Monday, July 12. 2010
The case of the missing tiff plugin
As a little background to this post, during the course of a recent client project involving image manipulation, I wrote some code to handle images in the tiff format. I used the Java Advanced Imaging (JAI) library's ImageIO class, which made reading from the image file super easy through the use of ImageIO.read(File) which automatically determines the file format based on the extension and performs the file read internally, returning a fully usable BufferedImage object. It really makes reading data from an image super easy, and I highly recommend using it.
While working on the project I needed to write a simple utility to count the number of unique colors in an image and print out how many pixels in the image were that color (useful for debugging the main application). Its a really simple Java program that loops through the image, incrementing the count in a hash map of color values to pixel counts. I copy/pasted the image reading code from the main program, and was surprised to see the test program start generating errors stating that the tiff file could not be read as there was no image reader associated with the tiff file format. Lacking a tiff reader is really surprising because this test utility is just another class file within the same eclipse project as the main application, and therefore has the same class path. Both the jai_core.jar and the jai_codec.jar (the two jars that make up the JAI library) are on the project's class path, so there should be no reason that one java file would have access to them, but another java file does not.
It turns out this was also a problem for gif and jpeg images in versions past, as evidenced by this FAQ question on the JAI home page:
On Solaris, Java Advanced Imaging complains about lack of access to an X server.

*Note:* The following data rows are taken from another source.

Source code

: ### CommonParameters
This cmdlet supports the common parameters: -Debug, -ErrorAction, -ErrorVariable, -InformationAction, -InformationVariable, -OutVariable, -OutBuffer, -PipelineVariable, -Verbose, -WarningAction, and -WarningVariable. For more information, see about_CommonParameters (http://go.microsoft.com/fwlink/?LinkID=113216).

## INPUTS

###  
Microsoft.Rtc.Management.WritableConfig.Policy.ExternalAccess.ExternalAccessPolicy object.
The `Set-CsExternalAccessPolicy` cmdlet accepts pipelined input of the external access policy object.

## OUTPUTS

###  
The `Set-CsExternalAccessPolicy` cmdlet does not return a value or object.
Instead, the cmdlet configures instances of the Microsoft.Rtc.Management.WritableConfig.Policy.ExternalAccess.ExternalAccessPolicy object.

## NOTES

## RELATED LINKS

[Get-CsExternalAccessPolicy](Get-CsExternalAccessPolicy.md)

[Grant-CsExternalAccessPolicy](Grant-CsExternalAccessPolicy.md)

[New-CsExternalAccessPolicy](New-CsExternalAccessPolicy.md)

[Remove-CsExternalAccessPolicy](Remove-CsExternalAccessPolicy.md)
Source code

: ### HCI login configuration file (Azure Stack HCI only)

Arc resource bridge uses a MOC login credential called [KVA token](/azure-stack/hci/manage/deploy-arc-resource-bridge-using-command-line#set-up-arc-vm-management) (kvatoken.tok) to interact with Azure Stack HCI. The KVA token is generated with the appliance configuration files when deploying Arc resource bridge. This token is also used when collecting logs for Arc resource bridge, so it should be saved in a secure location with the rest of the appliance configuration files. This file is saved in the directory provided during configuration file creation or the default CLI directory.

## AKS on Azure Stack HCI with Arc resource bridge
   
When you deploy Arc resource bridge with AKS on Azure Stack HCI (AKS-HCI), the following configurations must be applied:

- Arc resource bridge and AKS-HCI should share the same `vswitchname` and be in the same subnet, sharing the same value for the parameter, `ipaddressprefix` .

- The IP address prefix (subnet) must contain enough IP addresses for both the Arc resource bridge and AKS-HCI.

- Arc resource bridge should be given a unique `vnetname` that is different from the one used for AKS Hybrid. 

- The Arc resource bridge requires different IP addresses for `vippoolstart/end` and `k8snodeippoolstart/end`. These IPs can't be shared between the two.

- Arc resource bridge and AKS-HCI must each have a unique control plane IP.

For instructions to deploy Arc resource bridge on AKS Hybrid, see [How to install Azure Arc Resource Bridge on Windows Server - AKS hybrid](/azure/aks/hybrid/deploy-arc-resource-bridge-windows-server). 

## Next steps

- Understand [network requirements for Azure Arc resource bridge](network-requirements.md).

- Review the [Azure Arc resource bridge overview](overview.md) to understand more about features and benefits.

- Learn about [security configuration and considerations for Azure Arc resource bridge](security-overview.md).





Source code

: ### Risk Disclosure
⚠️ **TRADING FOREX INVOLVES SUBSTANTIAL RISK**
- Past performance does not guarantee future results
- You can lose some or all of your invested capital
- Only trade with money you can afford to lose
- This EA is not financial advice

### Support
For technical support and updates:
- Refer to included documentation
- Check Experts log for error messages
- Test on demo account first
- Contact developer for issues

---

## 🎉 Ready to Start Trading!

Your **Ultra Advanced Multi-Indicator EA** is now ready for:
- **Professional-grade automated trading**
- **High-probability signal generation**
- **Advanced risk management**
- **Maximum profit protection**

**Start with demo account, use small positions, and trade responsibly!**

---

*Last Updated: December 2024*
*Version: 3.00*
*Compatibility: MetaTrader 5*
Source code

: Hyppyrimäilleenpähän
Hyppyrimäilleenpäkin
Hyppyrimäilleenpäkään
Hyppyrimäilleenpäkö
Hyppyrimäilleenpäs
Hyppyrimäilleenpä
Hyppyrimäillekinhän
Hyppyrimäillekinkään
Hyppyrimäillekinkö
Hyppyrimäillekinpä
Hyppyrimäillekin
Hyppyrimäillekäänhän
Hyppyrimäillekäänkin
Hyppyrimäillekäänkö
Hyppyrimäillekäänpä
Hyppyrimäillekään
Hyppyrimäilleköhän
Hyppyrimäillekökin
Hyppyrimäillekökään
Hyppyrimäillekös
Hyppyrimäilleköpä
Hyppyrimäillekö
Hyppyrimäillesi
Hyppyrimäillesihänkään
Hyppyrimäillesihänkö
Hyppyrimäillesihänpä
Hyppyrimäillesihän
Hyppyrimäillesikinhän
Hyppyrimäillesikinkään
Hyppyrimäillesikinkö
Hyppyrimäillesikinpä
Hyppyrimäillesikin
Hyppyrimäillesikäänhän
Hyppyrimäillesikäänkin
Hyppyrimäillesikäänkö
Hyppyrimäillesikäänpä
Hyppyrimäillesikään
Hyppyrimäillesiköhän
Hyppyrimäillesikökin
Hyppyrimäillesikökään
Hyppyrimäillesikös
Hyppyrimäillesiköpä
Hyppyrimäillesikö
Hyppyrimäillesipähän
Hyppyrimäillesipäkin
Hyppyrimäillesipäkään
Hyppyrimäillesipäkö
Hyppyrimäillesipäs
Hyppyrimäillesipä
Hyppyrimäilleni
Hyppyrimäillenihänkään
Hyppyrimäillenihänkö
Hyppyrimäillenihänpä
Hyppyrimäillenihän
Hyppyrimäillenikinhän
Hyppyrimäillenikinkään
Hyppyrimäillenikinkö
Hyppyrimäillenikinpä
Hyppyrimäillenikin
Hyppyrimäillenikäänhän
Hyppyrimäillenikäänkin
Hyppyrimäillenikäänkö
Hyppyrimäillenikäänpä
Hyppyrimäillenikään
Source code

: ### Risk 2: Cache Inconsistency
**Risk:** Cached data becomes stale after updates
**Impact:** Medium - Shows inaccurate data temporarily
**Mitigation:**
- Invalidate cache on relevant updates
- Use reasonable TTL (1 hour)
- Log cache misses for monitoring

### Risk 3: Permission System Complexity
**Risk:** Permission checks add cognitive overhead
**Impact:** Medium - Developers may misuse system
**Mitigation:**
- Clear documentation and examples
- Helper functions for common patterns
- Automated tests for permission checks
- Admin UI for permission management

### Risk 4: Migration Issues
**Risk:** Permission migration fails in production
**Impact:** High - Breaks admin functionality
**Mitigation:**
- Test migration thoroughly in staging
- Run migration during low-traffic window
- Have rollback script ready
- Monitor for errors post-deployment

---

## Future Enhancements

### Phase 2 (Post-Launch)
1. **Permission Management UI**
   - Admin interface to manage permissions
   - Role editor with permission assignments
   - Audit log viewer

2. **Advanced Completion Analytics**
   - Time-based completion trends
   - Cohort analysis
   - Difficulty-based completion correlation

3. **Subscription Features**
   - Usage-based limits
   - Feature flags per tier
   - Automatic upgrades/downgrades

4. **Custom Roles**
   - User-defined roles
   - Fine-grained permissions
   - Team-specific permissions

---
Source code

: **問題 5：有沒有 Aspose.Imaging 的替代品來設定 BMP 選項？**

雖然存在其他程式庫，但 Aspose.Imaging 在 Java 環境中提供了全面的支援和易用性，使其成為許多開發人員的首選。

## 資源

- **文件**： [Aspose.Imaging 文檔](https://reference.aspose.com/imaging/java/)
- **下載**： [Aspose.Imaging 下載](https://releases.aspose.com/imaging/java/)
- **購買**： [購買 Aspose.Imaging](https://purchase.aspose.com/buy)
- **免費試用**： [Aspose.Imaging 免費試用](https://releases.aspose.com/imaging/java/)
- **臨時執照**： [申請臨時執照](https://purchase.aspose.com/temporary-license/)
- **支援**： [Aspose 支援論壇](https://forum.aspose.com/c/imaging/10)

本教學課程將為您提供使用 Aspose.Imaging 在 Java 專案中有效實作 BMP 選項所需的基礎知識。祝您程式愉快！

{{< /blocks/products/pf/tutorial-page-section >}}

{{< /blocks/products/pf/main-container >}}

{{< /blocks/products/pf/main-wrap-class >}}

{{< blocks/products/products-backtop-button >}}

Java Advanced Imaging versions previous to JAI 1.1.1 used the AWT toolkit to load GIF and JPEG files. This problem is a manifestation of a JDK bug in which creation of the AWT Toolkit class results in an attempt to open the X display. To work around this problem in Java Advanced Imaging versions prior to 1.1.1, either make an X display available to the Java runtime using the DISPLAY environment variable (no windows will appear on the display), or consider running a dummy X server that will satisfy the AWT, such as the Xvfb utility included with the X11R6.4 distribution.In the JAI 1.1.1 version, the GIF and JPEG decoders were improved to no longer have a dependency on the X server.
The answer it turns out is that my simple utility does not set up the AWT windowing system (since I wrote it as a CLI utilizing System.in) and therefore does not end up loading the tiff image reader plugin because of this fact. It turns out that in order to utilize the tiff reader plugin from the JAI library your code must perform at least one of the following calls:
- Instantiate a JFrame
- Call Toolkit.getDefaultToolkit()
- Call Application.getApplication() (Mac OS X java extension)
While I still don't know the exact nature of the behavior, all evidence points to the fact that in a java program that needs to utilize the tiff image reader, you must set up the AWT windowing system in some manner. Even if your program (like my test utility) doesn't need to create a window or deal with the windowing system in any fashion, you must do one of the above methods in order to correctly register the tiff reader.